───── Data shown ─────

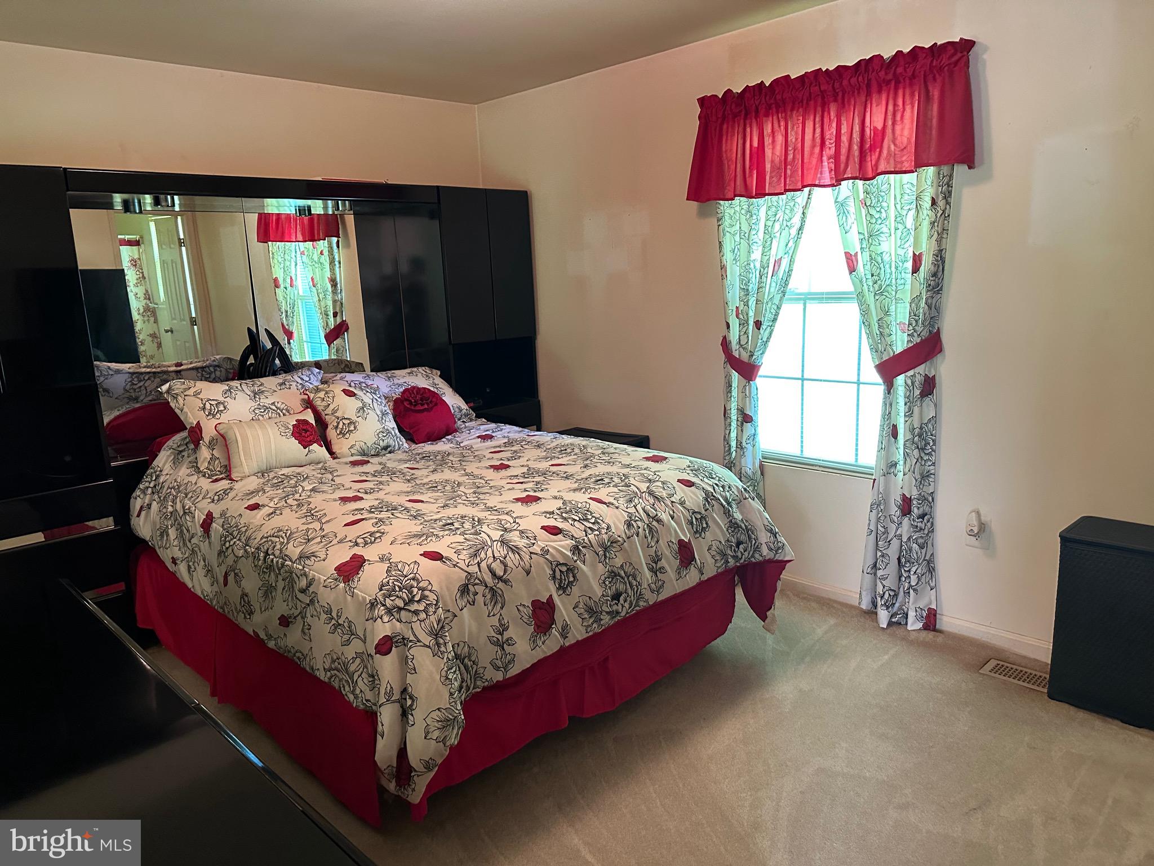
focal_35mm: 24
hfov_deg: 71.6
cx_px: 577
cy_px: 433
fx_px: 800
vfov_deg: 56.8
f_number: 1.78
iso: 500
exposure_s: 1/60
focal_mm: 6.86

─────

- _Exercise goal_:
Restate the records above in full and word for word, but do not carry over any pictures.

- _Expected answer_:
focal_35mm: 24
hfov_deg: 71.6
cx_px: 577
cy_px: 433
fx_px: 800
vfov_deg: 56.8
f_number: 1.78
iso: 500
exposure_s: 1/60
focal_mm: 6.86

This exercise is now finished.